Thursday, June 24, 2010
By Paul Martin

FloridaOilSpillLaw.com

Efforts to stop the flow may have set the stage for an even bigger catastrophe.

The Oil Spill’s Worst-Case Scenario?, Newsweek, June 23, 2010:

[O]nline speculation has fueled fears that the leaks could be much greater than what’s been shown. According to these theories, such leaks at the bottom—that is, below the sea floor—could present a new “worst-case scenario” for the disaster, which has now stretched past its second month.

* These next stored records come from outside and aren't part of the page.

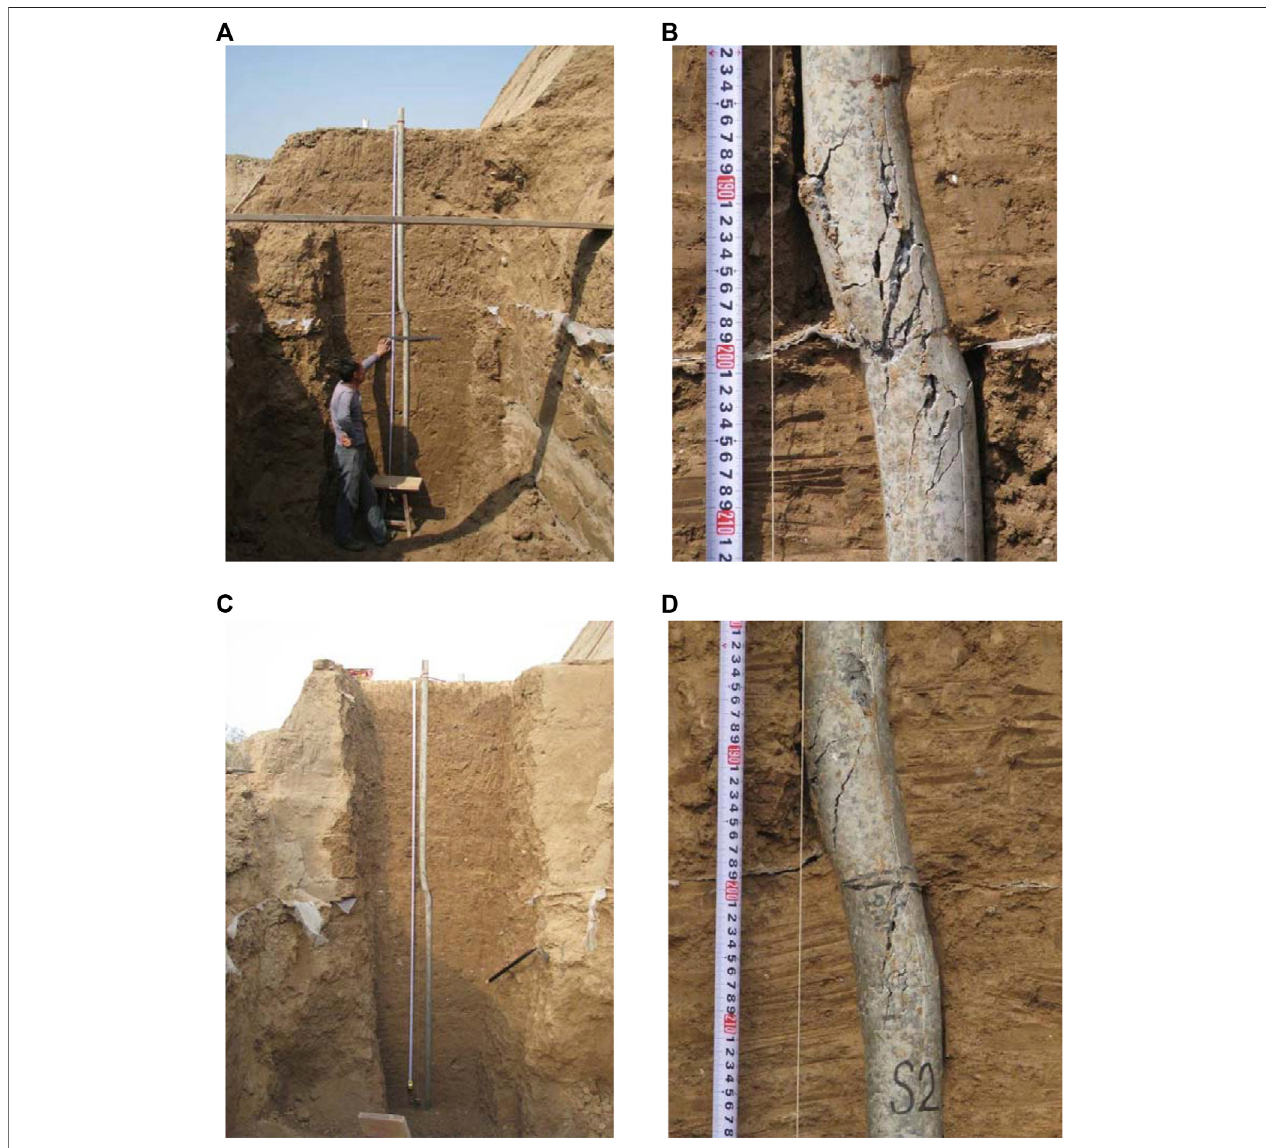
FIGURE6| Thedamageofpilesindouble-rowcon fi guration: (A) overalldamageofthepilesinthefrontrow, (B) breakageofthepileneartheslippingsurfaceinthe front row, (C) overall damage of the piles in the rear row, and (D) breakage of the pile near the slipping surface in the rear row.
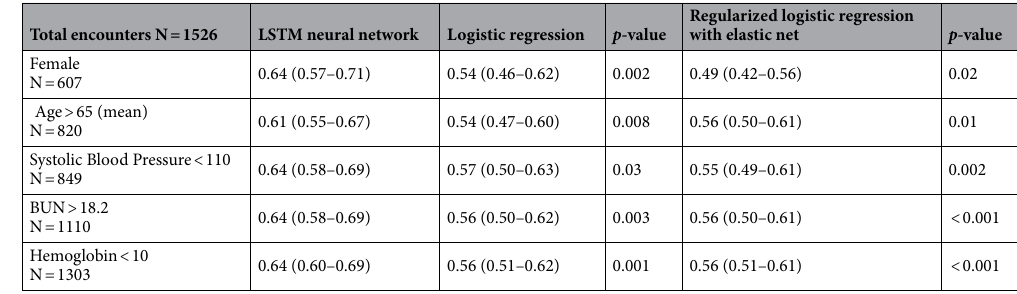
Table 5. Sensitivity Analyses for external validation eICU dataset. Systolic Blood Pressure, BUN, and hemoglobin cutoffs were derived from the Glasgow Blatchford Score. Hemoglobin cutoff was chosen due to the matched risk for both men and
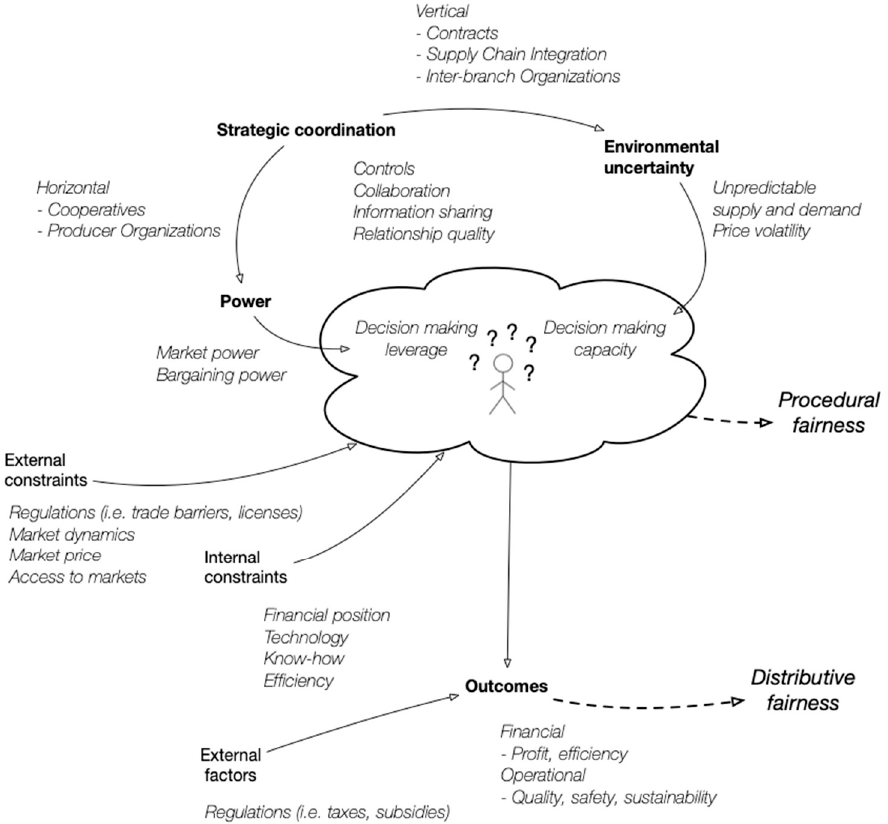
Figure 4. The factors related to IOF viewed in the context of organizational decision making. Perceptions of distributive fairness depend on outcomes and perceptions of procedural fairness depend on the influence individual actors have on their outcomes. Prominent factors impacting such perceptions are power dynamics, environmental uncertainty, and coordination strategies.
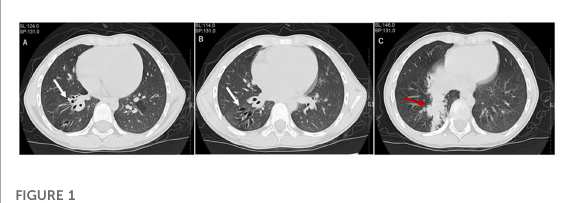
FIGURE 1 Features of a high-resolution computed tomography scan of the chest of this child. ( A,B ) It showed dilatation of the trachea in the right lower lobe bronchus. ( C ) It revealed airway mucus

It’s possible that hydrocarbons are leaking out the bottom or sides of the well. If so, they might erode surrounding sediments and undermine the foundation upon which the 450-ton blowout preventer sits. If such leaks aren’t sealed off in time, the entire structure could topple over. “After that, it goes into the realm of ‘the worst things you can think of,’” writes a commenter on the oil- and energy-focused website The Oil Drum. It was this commenter’s post that has become the subject of wider speculation. “The well may come completely apart as the inner liners fail. There is still a very long drill string in the well that could literally come flying out … at the very least we are stuck with a wide open gusher blowing out 150,000 barrels a day of raw oil or more.” …

“The blowout preventer should be well anchored, with about 2,900 feet of full string casing and cement,” says Don Van Nieuwenhuise, director of geosciences at the University of Houston. “However, the well has received some exceptional pressure jolts or kicks, and that has been a concern to BP from the very start.” …

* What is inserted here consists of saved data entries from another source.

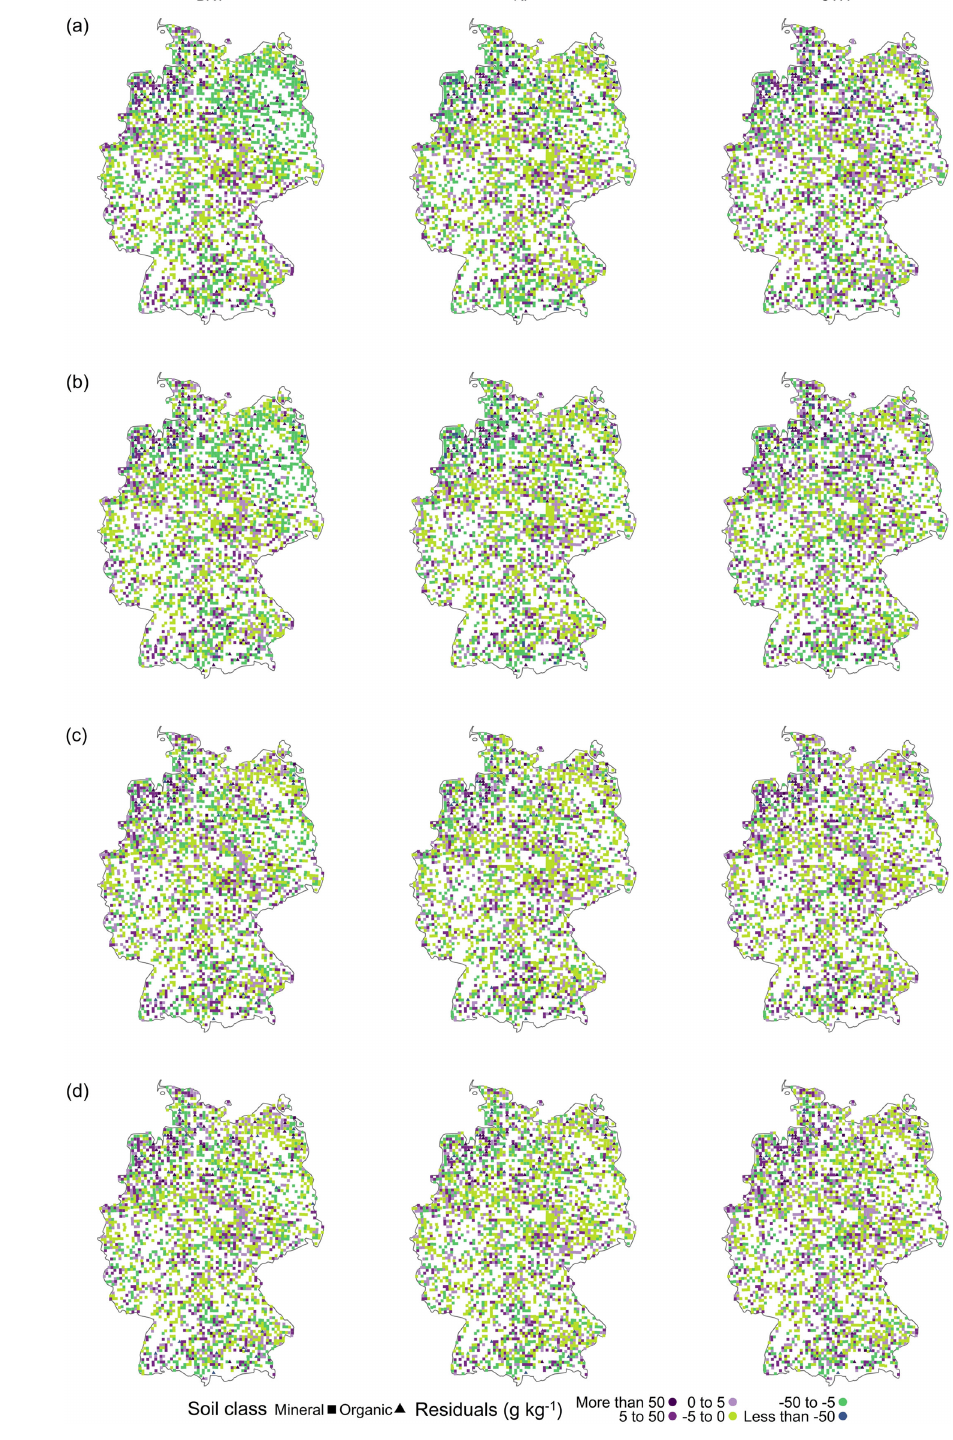
Figure 6. Spatial distribution of residuals for (a) the AP1 approach, (b) the AP1L approach, (c) the AP2 approach, and (d) the AP2L approach. The abbreviations used in the figure are as follows: BRT – boosted regression trees, RF – random forest, and SVR – support vector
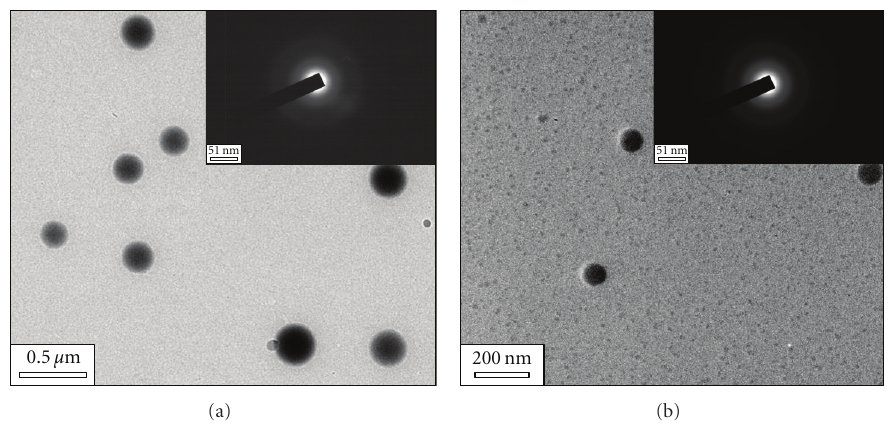
Figure 2: TEM images of IL-SiO 2 . (a) IL-SiO 2 (1/1), (b) IL-SiO 2 (2/1).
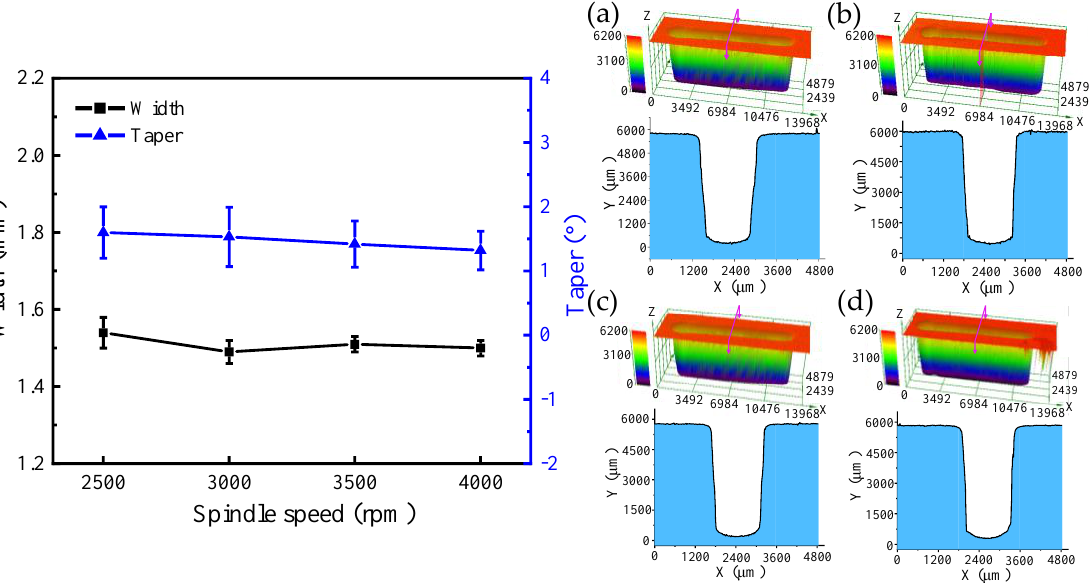
Figure 13. The dimension and 3D profile of DNGs milled with different spindle speeds: ( a ) spindle speed = 2500 rpm; ( b ) spindle speed = 3000 rpm; ( c ) spindle speed = 3500 rpm; and ( d ) spindle speed = 4000 rpm.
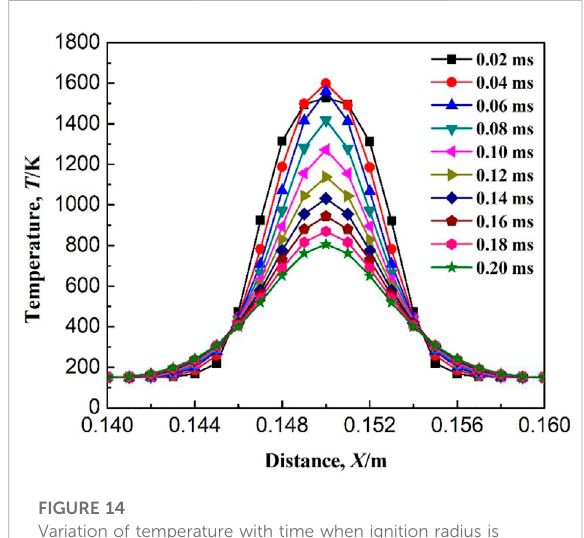
FIGURE 14 Variation of temperature with time when ignition radius is 4.5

[A] handful of clues suggest that the company is concerned. On Friday, BP spokesperson Toby Odone acknowledged that the 45-ton stack of the blowout preventer was tilting noticeably…

“We don’t know anything about the underground portion of the well,” he said. …

As many have speculated, and as the New Orleans Times Picayune reported Friday, concerns over structural integrity are what led BP to halt “top kill” efforts late last month. When it was digging this particular well, the company ran out of casing–the pipe that engineers send down the hole–and switched to a less durable material called liner. This may have created several weak spots along the well that would be particularly vulnerable to excessive pressure or erosion. So instead of sealing the well, the company has been focused on trying to capture the oil as it flows out the top.

At this point, some experts say, additional leaks wouldn’t matter much. “It’s very possible that there are subfloor leaks,” says [Oil geophysicist at Columbia University, Roger] Anderson. “But that doesn’t change the strategy moving forward.” The linchpin of that strategy involves drilling relief wells…

But to work, the well must be sealed as far down as possible–if it’s sealed too high, oil could still escape through any leaks beneath the seal. In this case, relief wells will have to drill down to 5,500 meters, and that takes time, at least until August. The real question now is whether the entire structure can hold out long enough.